Procope, II, 19, 5-7, Al-Harîth disparait, l’armée demande à décamper pour se défendre d’Al-Mundhar, v. 575 n-è

Harêth-â, qui craignait que les Romains ne lui ôtassent son butin, ne voulait plus retourner au camp. Il envoya pour ce sujet des espions pour s’instruire des chemins, et il leur donna un ordre secret de venir rapporter que les ennemis s’étaient emparés du passage de la rivière. Il persuada par cet artifice à Trajan et à Jean de prendre un autre chemin, et de n’aller point rejoindre Bélisaire. Ils marchèrent donc le long de l’Euphrate, qu’ils avaient à la main droite, et arrivèrent à Theodosiopolis, située sur le bord du fleuve Aborras [Habôr-â/al-Khabûr]. Cependant Bélisaire avait de grandes inquiétudes, de ne point apprendre de leurs nouvelles.

Après les avoir attendus fort longtemps au même lieu, il eut le déplaisir de voir son armée attaquée par des fièvres, causées par les ardeurs insupportables de la partie dé la Mésopotamie, qui est sous l’obéissance des Perses. Des Romains, et surtout des Romains nouvellement revenus de la Thrace, ne pouvaient vivre dans le milieu de l’été sous un soleil si brûlant et  un air il enflammé. Il y en avait les trois quarts qui paraissaient à demi-morts.

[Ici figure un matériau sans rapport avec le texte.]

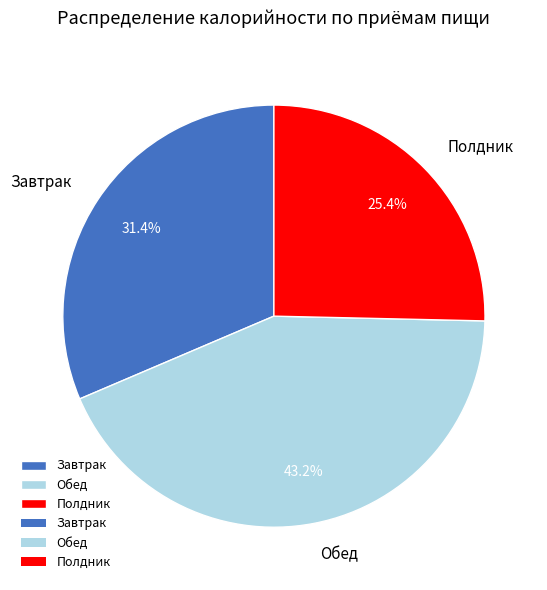

Rank the categories by value from lowest to highest.

Полдник, Завтрак, Обед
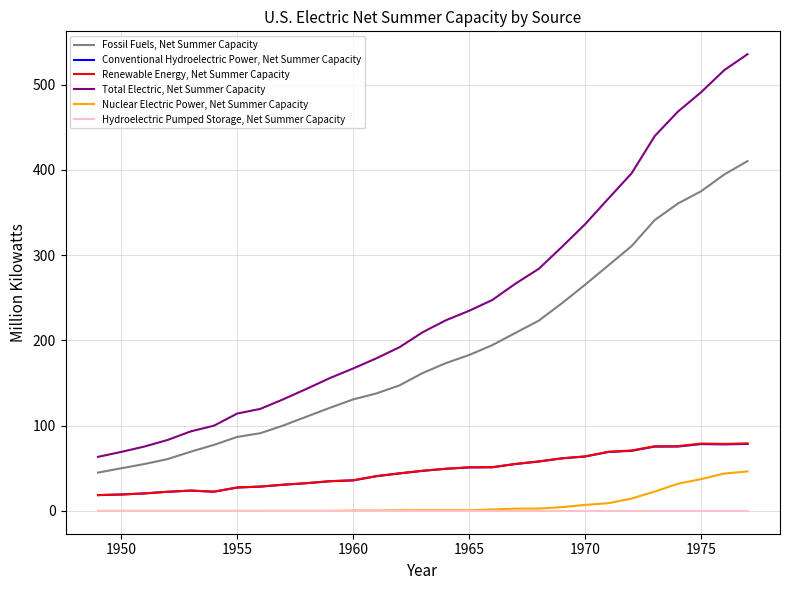

True or false: Renewable Energy, Net Summer Capacity and Total Electric, Net Summer Capacity intersect in this chart.

False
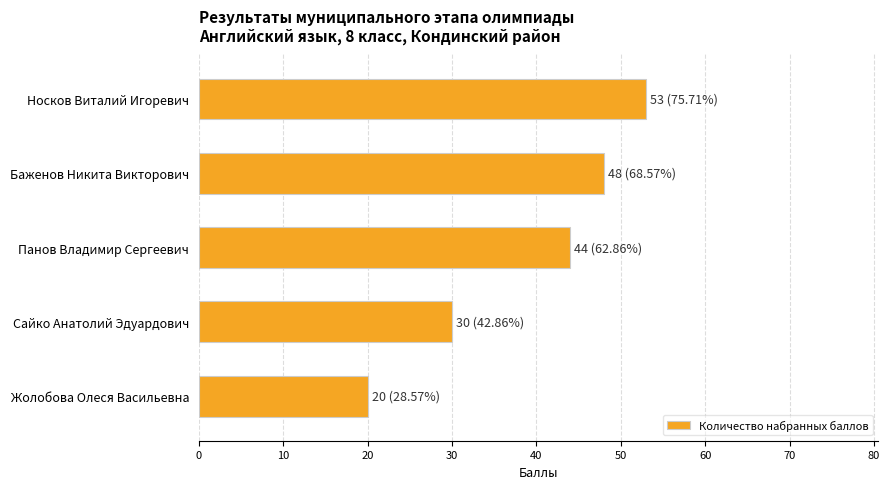

What is the change in value from Носков Виталий Игоревич to Баженов Никита Викторович?

-5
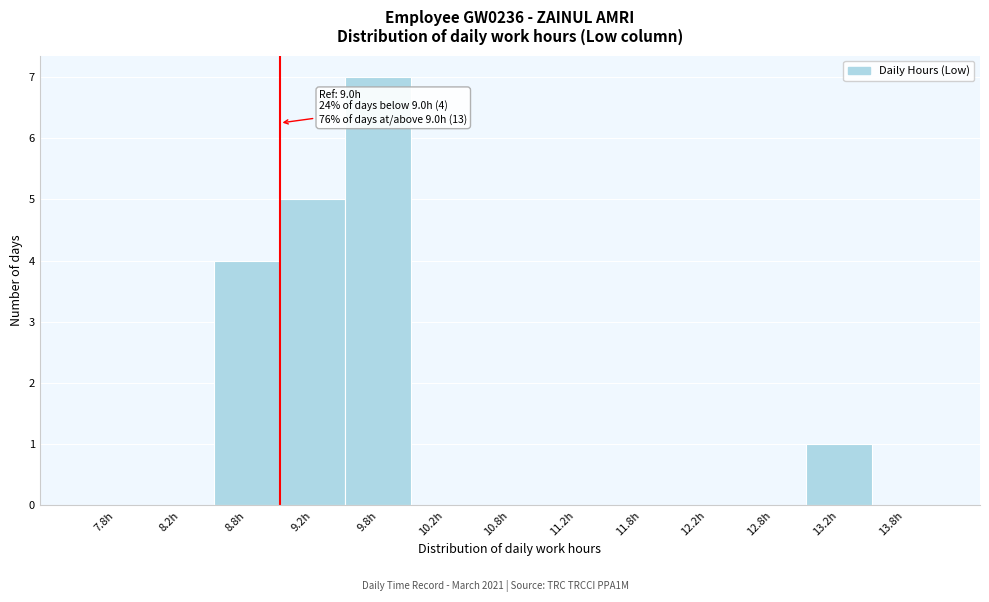

Over which range of the x-axis is the bar tallest?

9.5 to 10.0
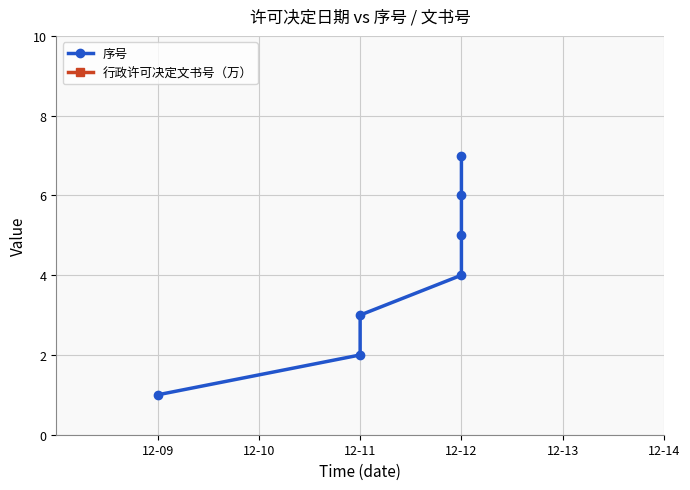

Is the value of 行政许可决定文书号（万） at 12-11 greater than the value of 序号 at 12-12?

Yes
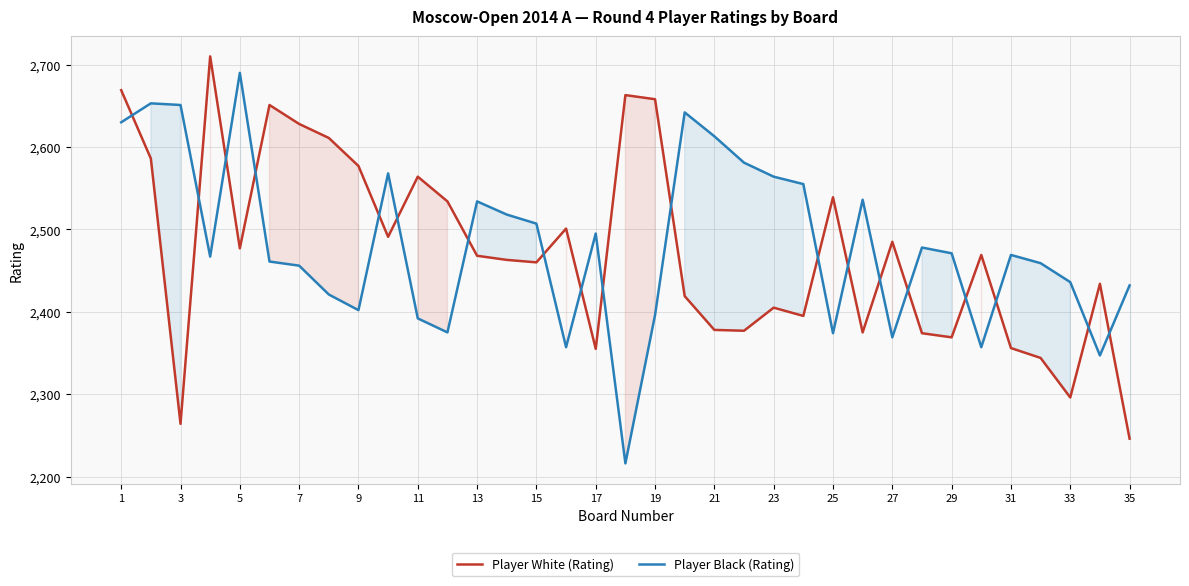

Which series has the largest total across all categories?

Player Black (Rating)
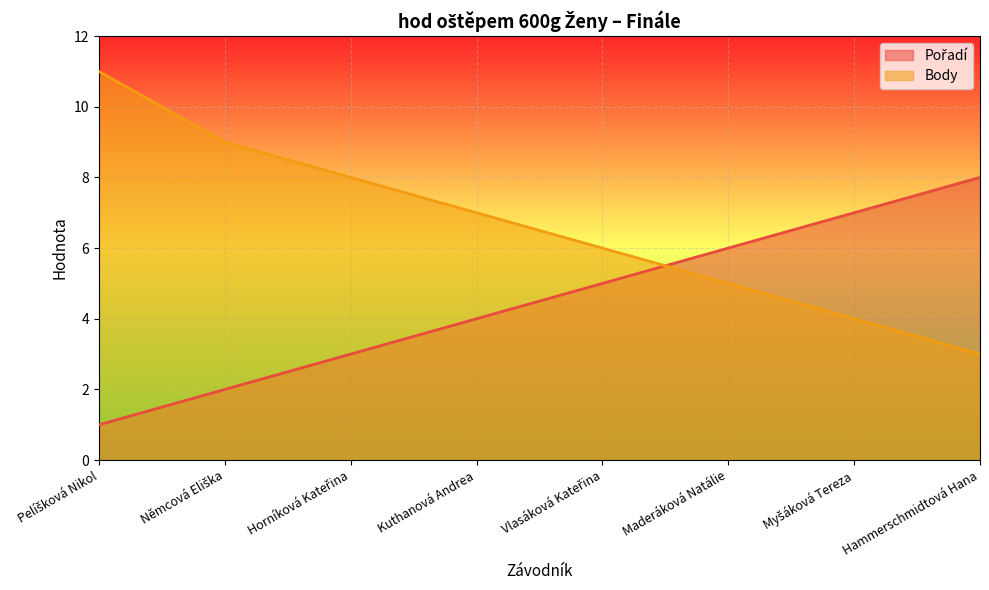

Which series ends up on top after the final intersection of Body and Pořadí?

Pořadí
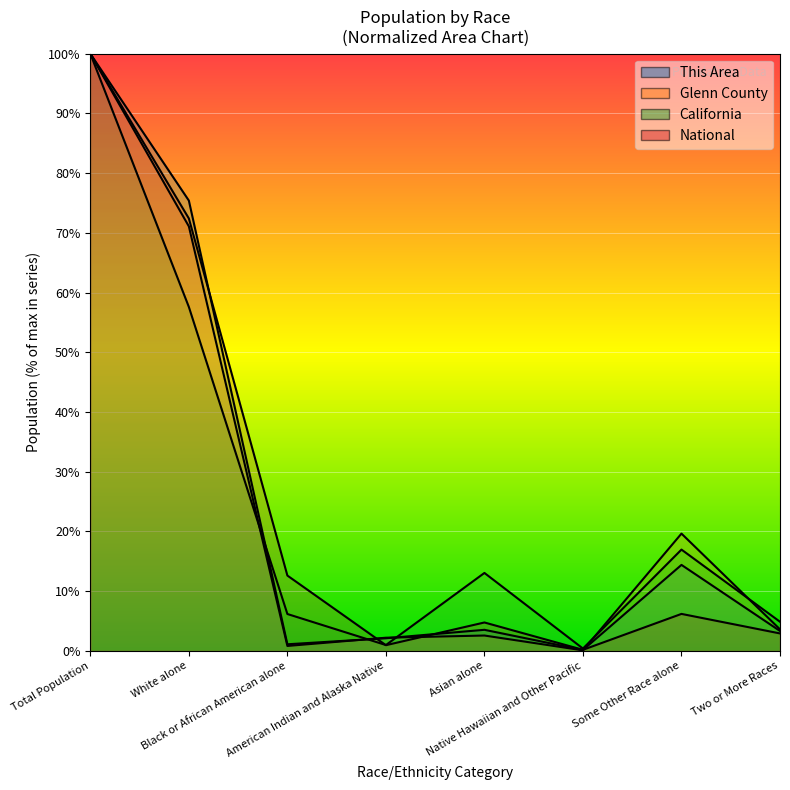

What position from the left is White alone?

2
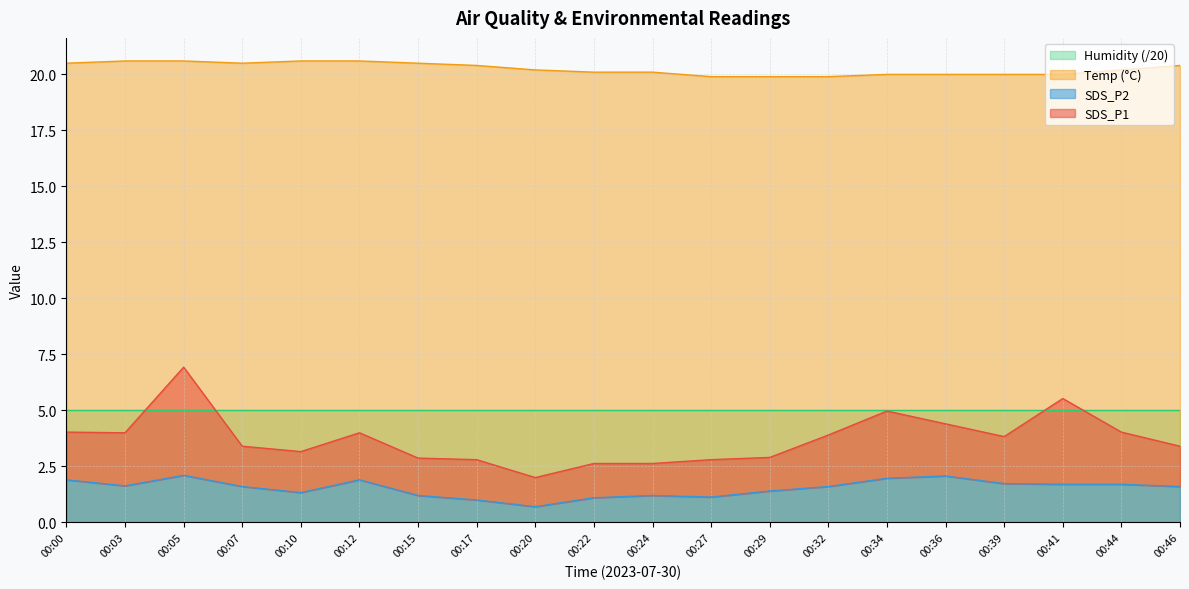

Where does the Temp series first go above 20?

00:00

Ils souhaitaient tous de retourner en leur pays, mais Récitanque et Théodicte le souhaitaient avec plus d’impatience que les autres. Comme ces deux capitaines des troupes du Liban voyaient que la saison où les Sarracènes font leurs sacrifices, était passée, et qu’ils appréhendaient que la Syrie ne demeurât exposée aux courses d’Al-Mundhar, ils demandaient souvent avec Bélisaire leur congé. L’importunité avec laquelle, ils lui renouvelèrent cette prière, l’obligea à tenir un conseil où Jean, fils de Nicolas se leva, et lui dit :

Les siècles passés n’ont point vu de capitaine qui vous ait égalé, ni en courage, ni en distinction.  Vous possédez cette réputation non seulement parmi les Romains mais aussi parmi les Barbares  Vous ne sauriez rien faire de mieux pour la conserver que de nous envoyer dans notre pays, maintenant qu’il nous reste peu d’espérance de le revoir. Considérez, s’il nous plaît, l’état de l’armée.  Les Sarracènes, qui sont sans doute les plus braves de nos soldats, ont traversé le Tigre, et on n’a point de leurs nouvelles. Récitanque et Théodicte sont sur le point de partir, dans l’opinion qu’ils ont qu’Al-Mundhar est au milieu de la Phénicie et qu’il y met tout à feu et à sang.  Il y a un si grand nombre de malades dans les autres troupes, qu’il n’en reste pas assez en santé pour avoir soin d’eux et pour les reconduire en notre pays. Si les ennemis nous attaquaient, ou ici, ou sur le chemin, je ne sais si notre défaite ne serait pas telle, qu’il n’en resterait aucun de nous, pour en porter la nouvelle à Dara. Je n’estime pas que l’on puisse seulement s’imaginer, qu’il soit en notre pouvoir d’aller plus avant.  Il faut donc pourvoir promptement aux choses nécessaires pour le retour ; car dans un danger si évident, ce serait une folie de songer moins à se conserver, qu’à perdre son ennemi.

Voilà ce que dit Jean. Les autres approuvèrent son discours par leur murmure, et demandèrent avec un bruit confus, que l’on se hâtât de partir. Ces instances si pressantes contraignirent Bélisaire de faire mettre les malades sur des chevaux, et de ramener l’armée. Quand il fut sur les frontières, il apprit ce qu’avait fait Harêth-â. Mais comme il était absent, il ne lui était pas possible de le châtier. Voila un récit, fort fidèle de tout ce que firent les Romains en cette, campagne.